Op de dijk bleven de vier lege meerpalen staan. Op één der palen werd een beeld van een opgetuigd koggeschip geplaatst, dat daar tot het najaar van 2018 heeft gestaan. De maker van dit beeld is onbekend. De kogge, gemaakt van metaaldraad, is afkomstig uit het wapen van Blankenham dat op 27 december 1892 per Koninklijk Besluit door de Hoge Raad van Adel aan de gemeente Blankenham werd toegekend. Blankenham voerde tot het eind van de 19e eeuw geen eigen wapen. Aanleiding voor het aanvragen van een gemeentewapen was de bouw van een nieuwe vergaderzaal voor de Staten van Overijssel. In de ramen van deze zaal zouden de wapens van de diverse gemeenten opgenomen worden. Het wapen van Blankenham bestaat uit een sprekend element, een inham voor schepen en het wapen van de graven van Kuinre, heersers in het gebied. Redengeving was, dat daar ooit een luwe inham aan de Zuiderzeekust had gelegen, waar de handelsschepen bij stormachtig weer voor anker konden gaan. Toen Blankenham in 1973 met de buurgemeenten werd samengevoegd bleef de kogge gehandhaafd. De nieuwe gemeenten IJsselham kreeg een zogenaamd schuin gevierendeeld wapen met daarop de voornaamste elementen van de gemeentewapens van Oldemarkt (hand), Kuinre (zwaan), Steenwijkerwold (geankerd St. Andrieskruis) en Blankenham (kogge). 

Kunstenaar

Evert den Hartog is op 20 april 1949 in Groot-Ammers geboren. Van 1970 – 1975 studeerde hij aan de Academie voor beeldende Kunsten in Rotterdam en kreeg daar onder andere les van Bram Roth, Arie Teeuwisse en Gijs Voskuil.

Ondanks dat Den Hartog als beeldhouwer werkzaam was in een tijd dat de kunst onderhevig was aan de naoorlogse avant-gardistische experimenten, kiest hij voor figuratief. Na een aantal jaren in keramiek gewerkt te hebben besluit hij met een collega om zelf beelden in brons te gaan gieten. Door het werk in de bronsgieterij leert hij het vak in al zijn facetten kennen. Zijn onderwerpen zijn mensen en dieren in allerlei variaties. Den Hartog weet een zekere spanning en een illusie van beweging en evenwicht in zijn beelden vast te leggen.

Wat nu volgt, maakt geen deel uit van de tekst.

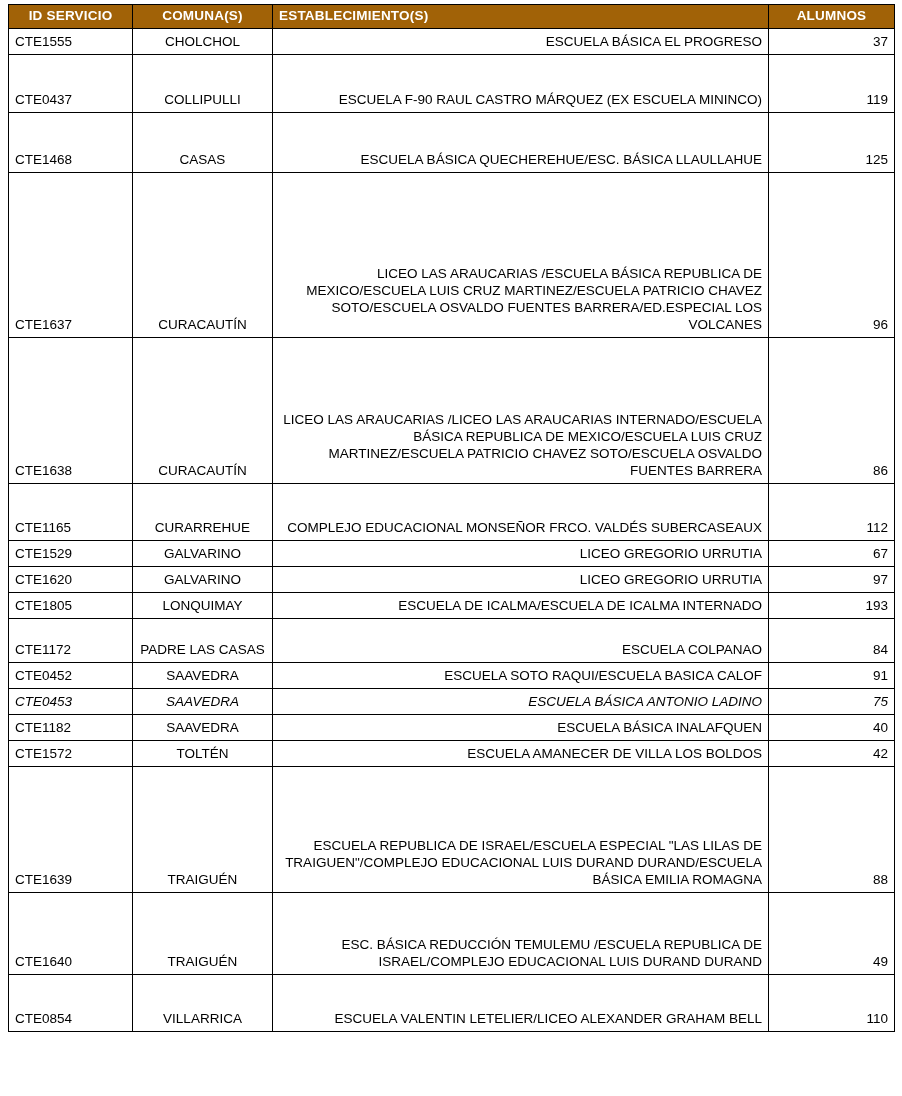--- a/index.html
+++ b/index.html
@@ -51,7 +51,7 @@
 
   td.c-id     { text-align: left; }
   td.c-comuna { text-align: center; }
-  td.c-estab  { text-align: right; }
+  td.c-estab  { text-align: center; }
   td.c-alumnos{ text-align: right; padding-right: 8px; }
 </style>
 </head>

Steeds weer is hij op zoek naar een 'beeld' wat een moment van spanning even stilzet, om de toeschouwer dit bewuste moment te laten zien. Door nieuwe technieken is het werk van de kunstenaar veranderd. Boetseerde Den Hartog in het verleden zijn figuren, tegenwoordig werkt hij met polyuethaan schuim om de vormgeving van zijn diersculpturen tot het uiterste te perfectioneren. Hierbij wordt de vorm niet, zoals bij de werkwijze met klei, was of gips, van binnen naar buiten gemodelleerd. Hij brengt de vorm die hij wil maken eerst op het schuimblok aan. Daarna wordt de ruimtelijke vorm volgens de traditionele haktechniek uit het materiaal gesneden en gevijld. Daarbij werkt de beeldhouwer van buiten naar binnen. Het strakke lijnenspel dat de beelden van Den Hartog typeren, verkrijgt hij door middel van een intensieve plamuurbehandeling. De figuratie wordt meer en meer geabstraheerd. De beelden van beesten zijn vrij minimalistisch uitgevoerd, maar toch blijven ze duidelijk herkenbaar. Den Hartog liet zijn beelden gieten bij Fonderia Artestica Mariani in Italië. Tegenwoordig worden ze gegoten bij de Belgische kunstgieterij Art Casting. Een recente ontwikkeling in zijn werk zijn de grote beelden, uitgevoerd in polyester.